New Brunswick COVID-19 Update
Public Health reported the 15th consecutive day in New Brunswick with no new COVID-19 cases.
The number of confirmed cases in New Brunswick remains at 118 but all affected individuals have recovered.
Dr. Jennifer Russell, chief medical officer of health, said that with the onset of better weather, it remains important to follow Public Health’s recommendations on bubbling.
“As we begin the third week of no new COVID-19 cases, I recognize families want to get outside and spend more time together,” said Russell. “But it is crucial that everyone adheres to the rule about two households bubbling only with each other. Also, when outside, it is important to continue to practise physical distancing.”
“I would also strongly urge New Brunswickers to get tested if they have any two of the symptoms, even if those symptoms are mild,” she said.
Testing protocols for COVID-19 have recently expanded. If you or a member of your family are showing two of the following symptoms, contact Tele-Care 811 for further direction:
- fever above 38°C;
- a new cough or worsening chronic cough;
- sore throat;
- runny nose;
- a new onset of fatigue;
- a new onset of muscle pain;
- loss of sense of taste or loss of sense of smell; and
- in children, purple markings on the fingers or toes.
The latest updates and information on confirmed COVID-19 cases and laboratory testing in New Brunswick are available online.

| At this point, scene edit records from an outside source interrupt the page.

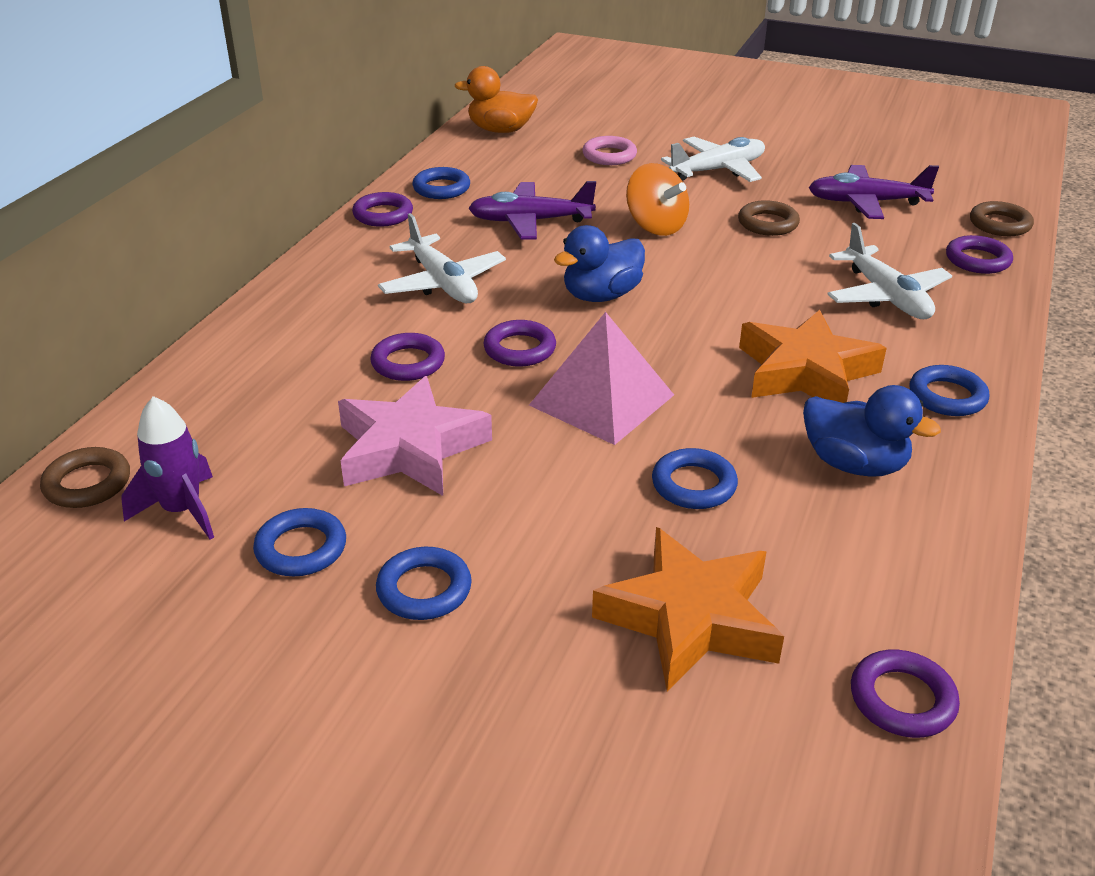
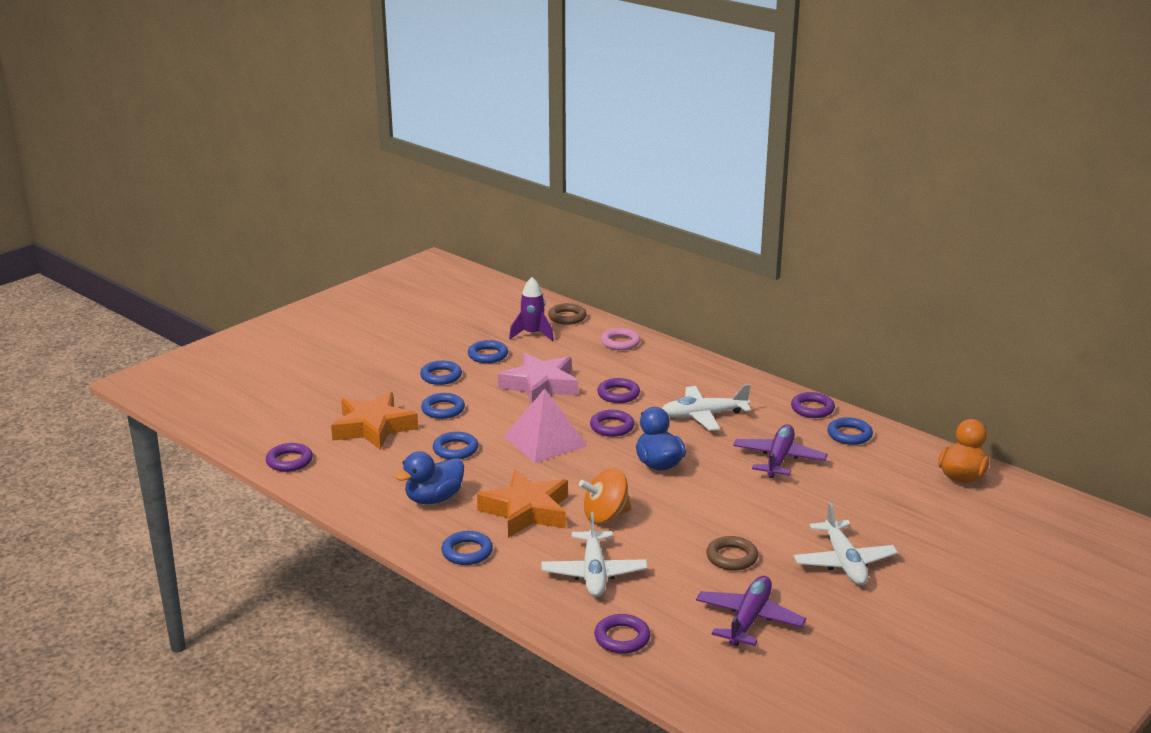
camera: 110 degrees right, 10 degrees down
pink ring [582,136,637,165] -> pink ring moved to [601,328,640,350]
orange spinning top [626,163,689,236] -> orange spinning top moved to [579,468,631,523]
white plane [827,223,952,319] -> white plane turned 90 degrees counterclockwise [542,512,648,597]
brown ring [970,201,1034,236] -> none
none -> blue ring [421,393,465,419]

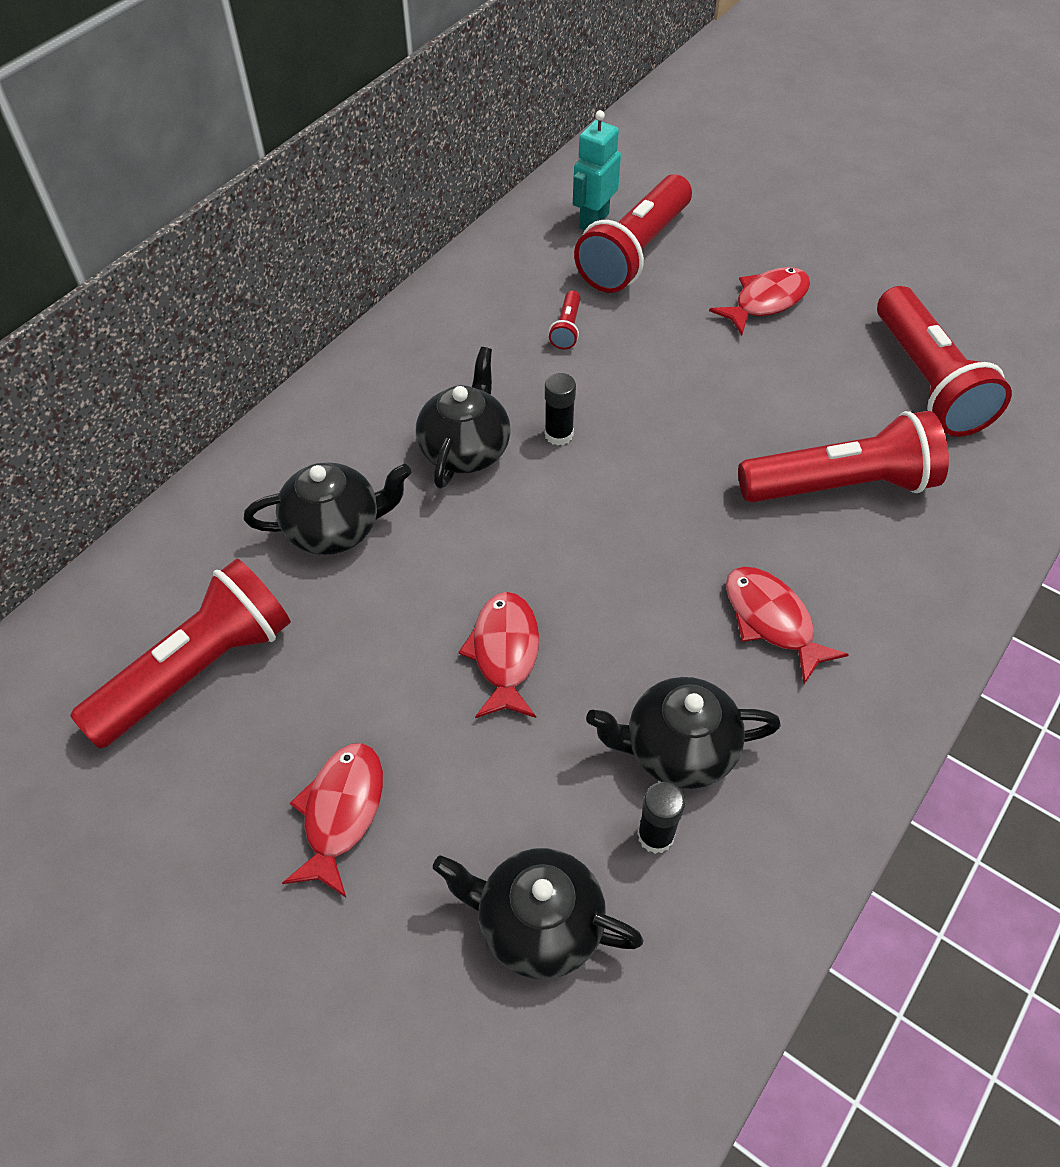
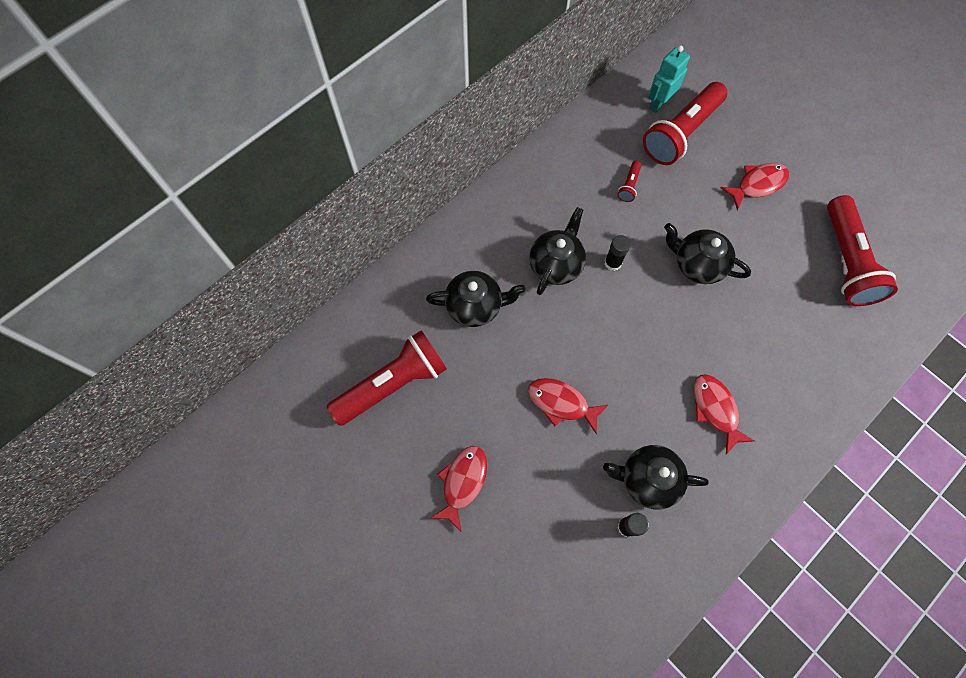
camera: 10 degrees right, 15 degrees up
black teapot [433,848,644,979] -> black teapot moved to [664,223,751,284]
red fish [458,592,539,718] -> red fish turned 75 degrees counterclockwise [528,378,608,434]
red flashlight [738,411,949,503] -> none

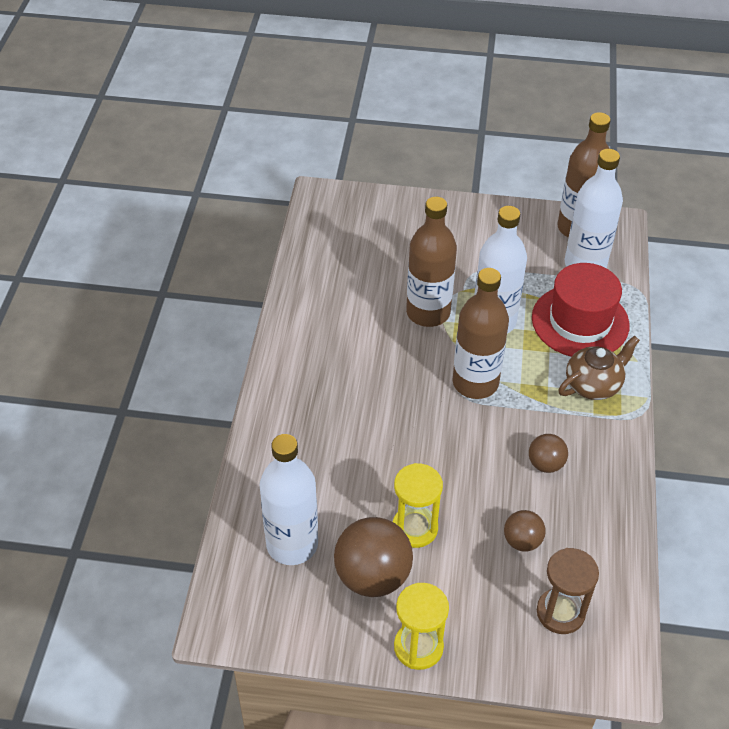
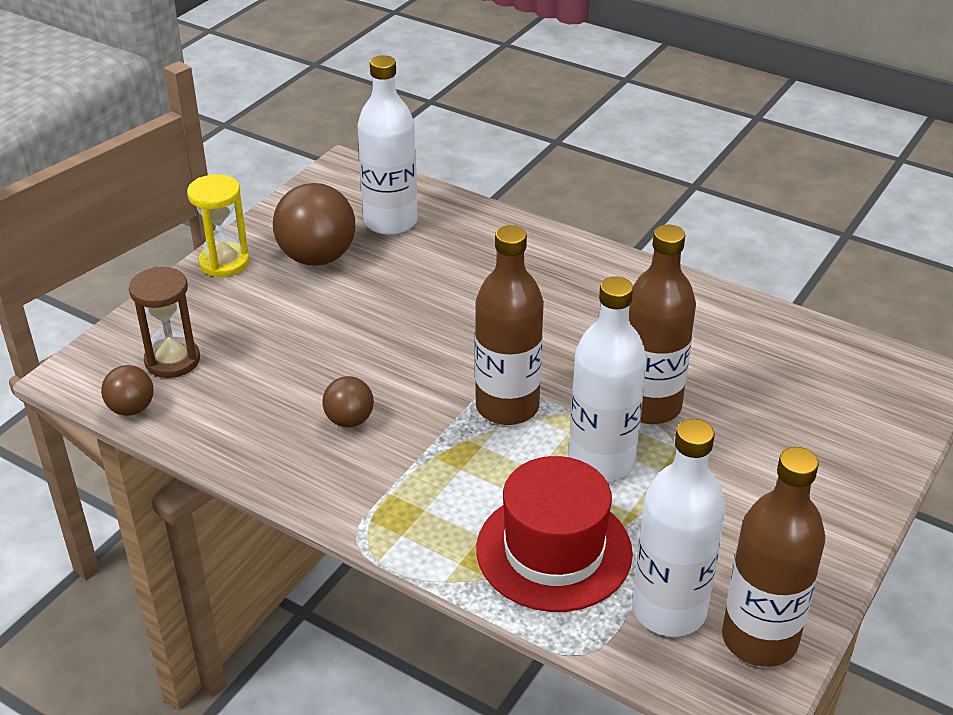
camera: 115 degrees right, 10 degrees down
yellow hourglass [393,463,443,548] -> none
brown ball [504,510,546,552] -> brown ball moved to [101,365,154,416]
brown teapot [558,336,640,400] -> none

Premier Blaine Higgs said New Brunswick has been a leader in the fight against COVID-19 on many levels. Residents listened to the advice of Public Health, stayed home, washed their hands frequently and respected physical distancing, all of which contributed to the positive results the province is now reporting, he said.
“We have been able to manage a very difficult situation with positive results so far, and the fact that we are now entering the third week with no new cases is cause for cautious optimism,” said Higgs. “But we must remain diligent in our efforts to keep New Brunswickers safe and healthy. Throughout our country and in neighbouring jurisdictions there are new COVID-19 cases, and sadly deaths, daily. We must stay on guard and take precautions until a vaccine is found.”
Higgs said that if New Brunswick continues on this path, residents will see fewer restrictions in the weeks ahead as the province moves into the next phase of economic recovery.
“We have come a long way, but we are still vulnerable,” said Higgs. “We expect to have more cases. Our province is still under a state of emergency, and we must continue to follow the advice of Public Health.”
Up-to-date information about COVID-19 is available online.